> **Extract provided**
Cash vs Accrual Accounting: Finally Some Clarity

What type of accounting books do I need?  This one of the very first questions that’s (hopefully) asked by a new business owner. It’s also something that comes up over and over again as a business grows and evolves. Every business is doing some kind of accounting. But there’s a lot of confusion out there about the “Big Accounting Question.”

In reality, the answer to this recurring question is: It Depends.

What many business leaders don’t realize is that the answer isn’t always black and white. It’s not just Cash versus Accrual accounting. A lot of companies do something in between.

Cash Accounting Method 

Let’s start with the most straightforward accounting method: Cash Accounting. (We’ll capitalize “Cash” and “Accrual” when we’re referring to the accounting methods).

Cash accounting has the simple framework of being completely tied to cash entering or leaving your bank account.

Cash is great for many small businesses and, despite what is commonly suggested, is more than adequate for many medium and large businesses. It is both simple to set up and simple to maintain.  A list of bank transactions is easy to keep track of and categorize.

Cash accounting has two fantastic benefits for most businesses:

  1. It contains everything that is required to create an IRS tax return (see the exceptions below);
  2. It can double as a very accurate report to help manage your business. 

Cash basis should be the default decision because there is no better cost/benefit way to tackle your accounting.  That said, this may not be an option for you if you meet any of the criteria below. Additionally, there may be reasons to move incrementally to something more like Accrual basis.  Most companies settle on what we at Suitless like to call “Modified Accrual Accounting”.

Cash accounting might not be an option for you.  

You’re probably required to keep Accrual books, kept to IRS Accrual standards, if you report over $25 million in annual sales or hold significant inventory as part of a retail or business.  

Keep in mind that Accrual books kept for the IRS are not the same things as GAAP-compliant books. The latter are Accrual but have many different rules than what the US Government outlines in IRS Publication 538.  

Another important caveat: if you do business with the US Government, you might have to keep DCAA-compliant accounting books for the purposes of either an audit or to bill them variably per the terms of your contracts. DCAA-compliant books are their own animal and beyond the scope of this post.

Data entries

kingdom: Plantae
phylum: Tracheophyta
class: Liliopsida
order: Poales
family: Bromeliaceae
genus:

> **To do**
1) In the article on cash versus accrual accounting, above what level of annual sales is a business probably required to keep Accrual books?
2) Write the next part of the article on cash versus accrual accounting, picking up after its final sentence.

> **Final results**
1) Over $25 million in annual sales.

2)
Accrual Accounting Method

So what is Accrual accounting? Rather than match each individual accounting system transaction to a cash transaction, the Accrual concept is to match them to the time period in which the associated activity took place. The time period we commonly see is monthly, although it can sometimes simply be annual.

Here’s what Accrual accounting looks like in practice

Some examples: 

  1. Salary costs should be expensed when the employee worked, not when they were paid;
  2. If you prepay for a year’s worth of web hosting, you should expense it as it’s used, e.g. monthly;
  3. If you bill a client for a day of work you fully performed, it’s revenue in the month you did the work, not the month you were paid.

Accrual also carries with it a second major rule, which is to “match” revenue and associated expenses to the same period.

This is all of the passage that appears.